KU Leuven, Faculteit industriële ingenieurswetenschappen

The Erasmus programme has literally created a generation of young European students with an intercultural competence, prepared to start their career as active European citizens.

Hilde Lauwereys

Hilde Lauwereys

Erasmus … 35 years of building European citizenship

The year is 1989, the Erasmus programme is a new and relatively unknown action of the European Union (then 12 member countries). In Flanders, two universities (Leuven and Gent) have started exchanging students for a part of their study programme and decide to look for EU partner universities with compatible study programmes.

The EU educational integration is non-existing in 1989 , the Bologna process a faraway dream that even the most EU minded officials do not dare to venture in, ECTS is unimaginable , the “European higher education area” is unthinkable.

In this context I had the privilege to be able to start up Erasmus exchanges for young engineers for the engineering college I was active in. Finding interesting EU partner universities was not a piece of cake, (internet had not reached us yet), no templates of documents existed, let alone any transfer mechanisms for international grades . No university in Flanders has an “international office” the way we know this now.

Yet we managed via the conference “Flanders Technology International” of 1989 to invite 7 interested universities from Ireland, Spain, Germany, Portugal and to convince them to work together with us. This was the start of hundreds of young engineering students to first started exchanging by doing traineeships, thesis research, projects (to avoid the pitfalls of course equivalencies) and after that also international courses. The first 5 years of EU exchanges lead to the set- up of international offices in many universities and colleges. Again, I had the pioneering experience of setting up an international office for engineering exchange. The original partners we found more than 30 years ago are still present in our present European partner network, this proves that our initial intuition was not so wrong.

The context of working in the early Erasmus years was determined by fax, phone and post as main communication instruments. Bilateral agreements, credit systems, any Erasmus documents had yet to be invented. Trust among European universities was the main basis for the exchange of students and staff. The small scale nature of exchanges allowed for a very personal approach (for the first batch of 2 Erasmus students to our engineering school I literally washed and ironed since laundries were non-existent).

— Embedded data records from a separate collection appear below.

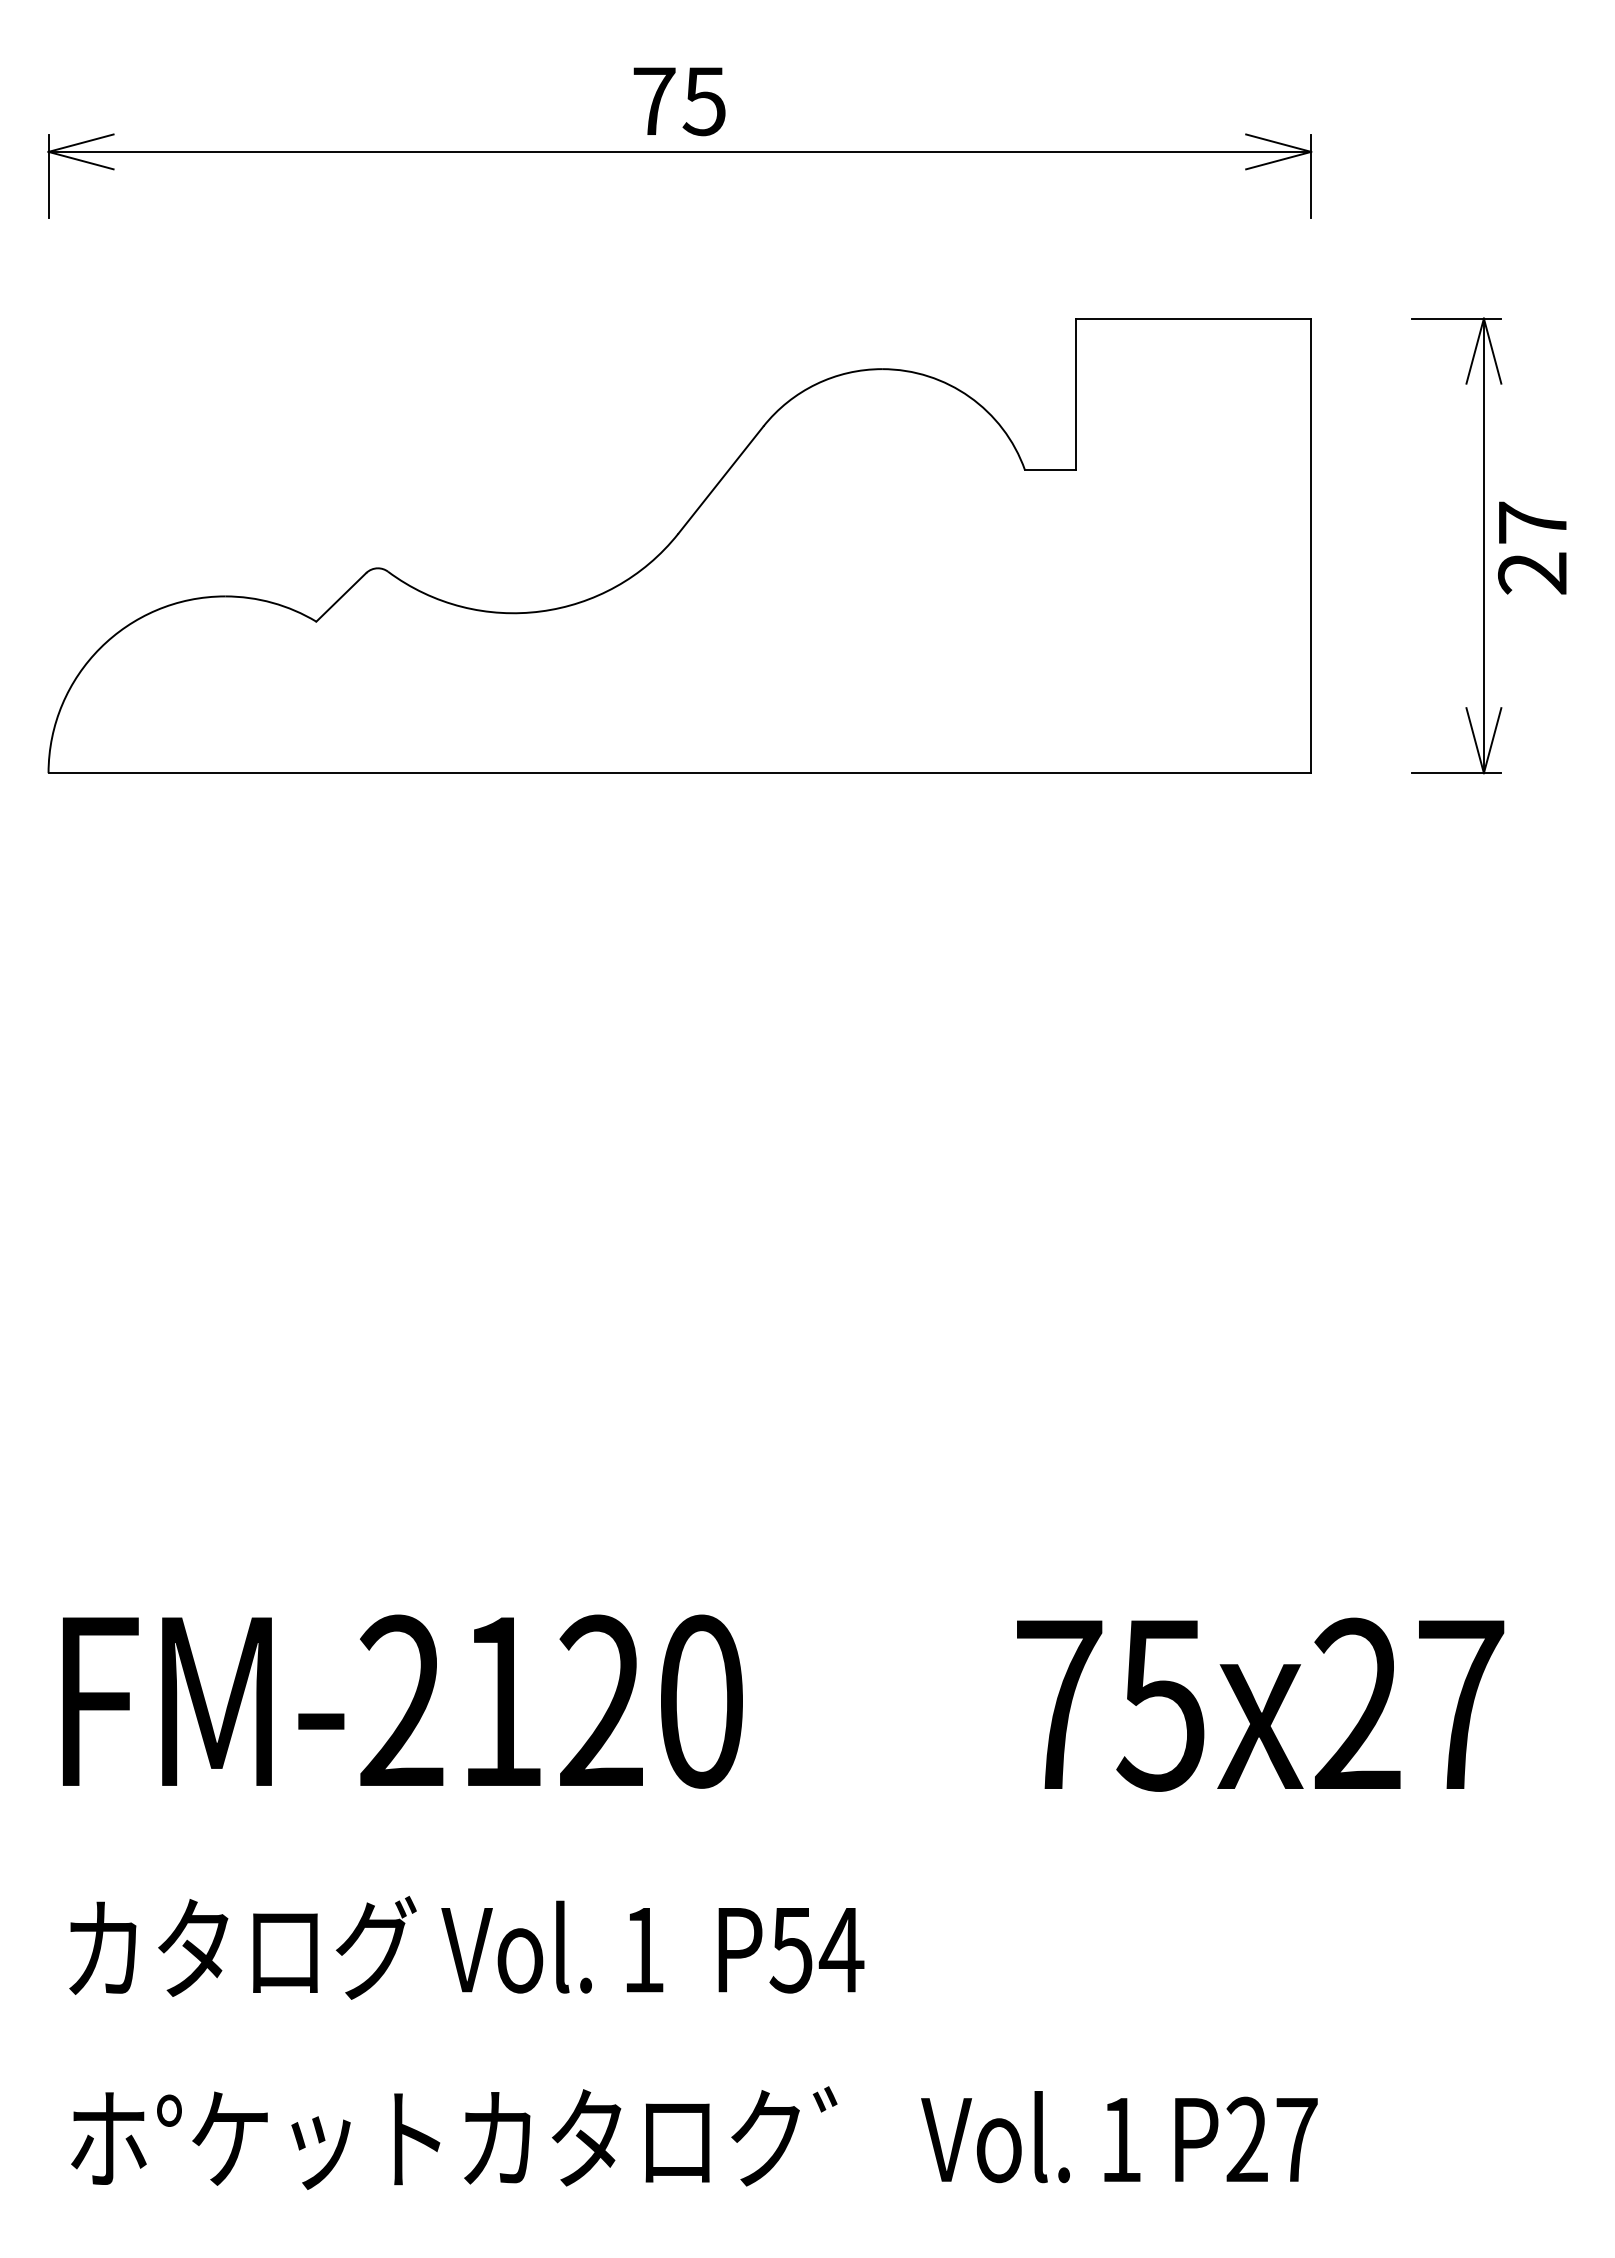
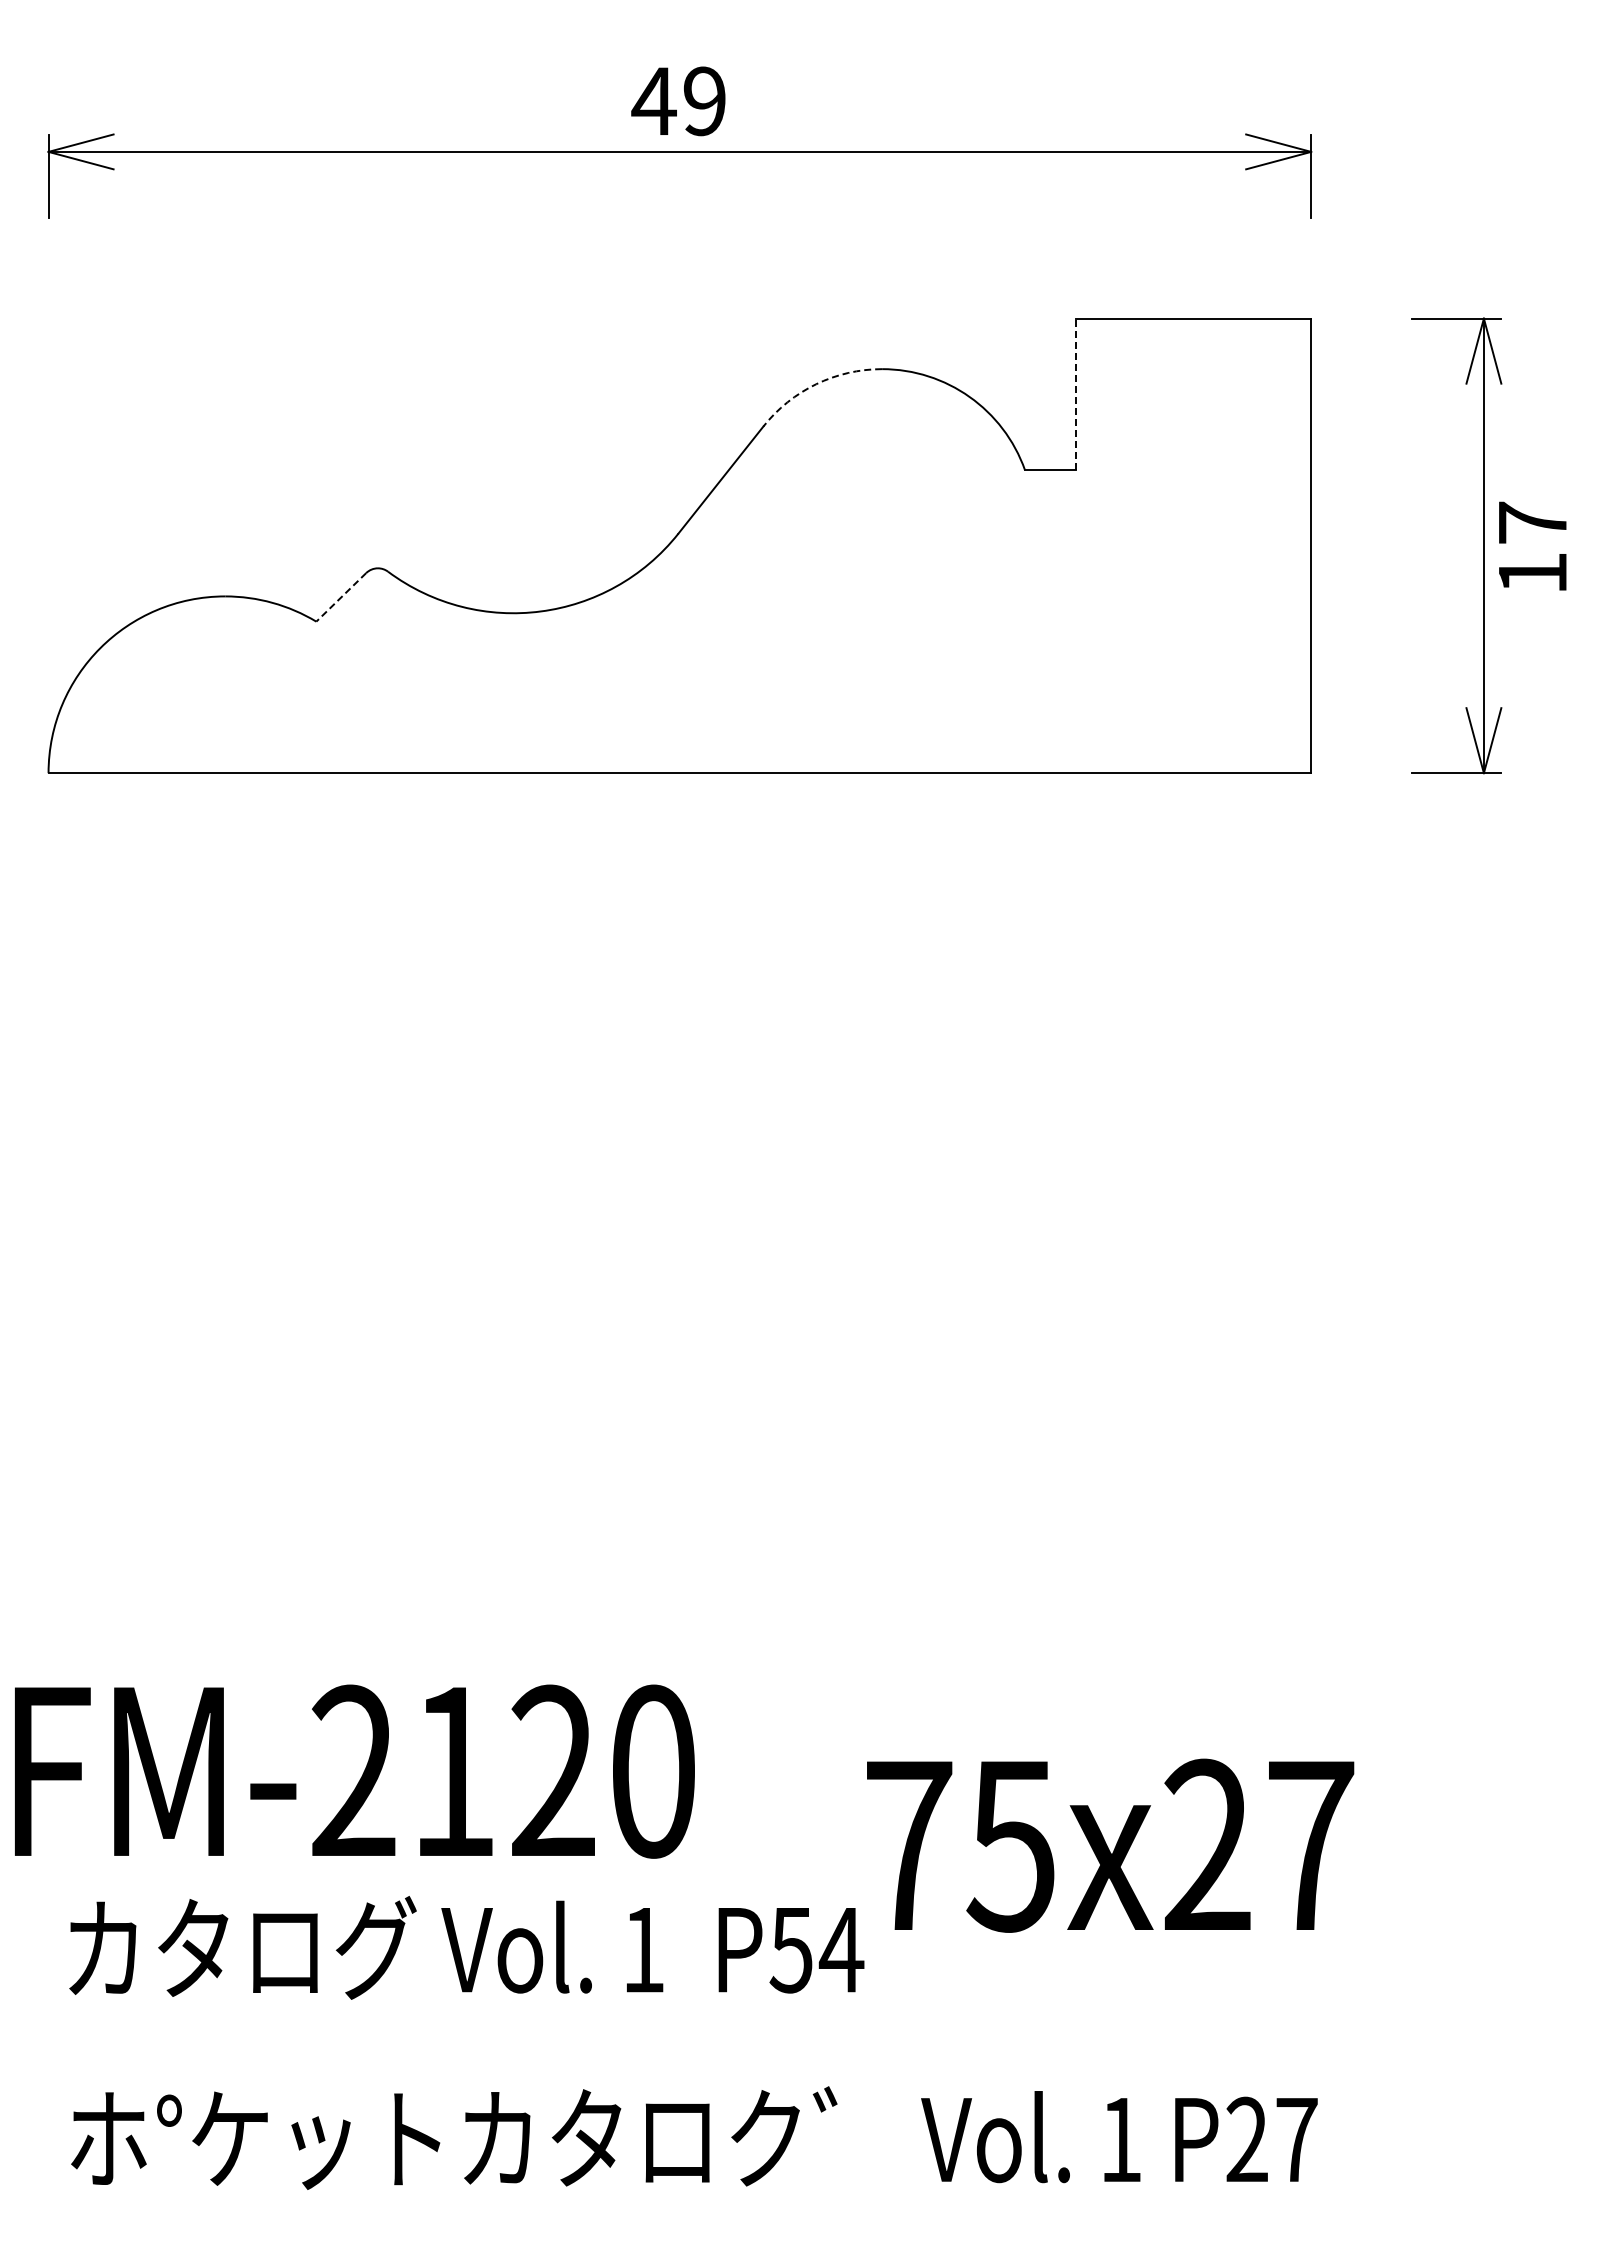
text at (678, 101): 75 -> 49
arc at (816, 384): solid -> dashed
line at (1075, 394): solid -> dashed
text at (1532, 573): 27 -> 17
line at (341, 597): solid -> dashed
text at (402, 1701) position: (402, 1701) -> (354, 1771)
text at (1260, 1704) position: (1260, 1704) -> (1110, 1845)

In the past 35 years I have been involved in the EU educational sector non-stop and have seen the development of exciting projects such as the Bologna process, the development of ECTS, the exponential growth of the Erasmus programme to a system which benefited millions of students. The Erasmus programme has literally created a generation of young European students with an intercultural competence, prepared to start their career as active European citizens. The Erasmus programme has in this way contributed more to the creation of a European identity than dozens of EU administrative guidelines.

If today we are faced with major challenges to the EU , its free economic market and its ethical set of values, this is a signal that we need to intensify Erasmus exchanges to continue on the way of mutual understanding and intercultural competences.

In the world anno 2022, Erasmus exchanges are more relevant than ever.

Dank je wel Hilde voor deze interessante bijdrage doorheen de tijd.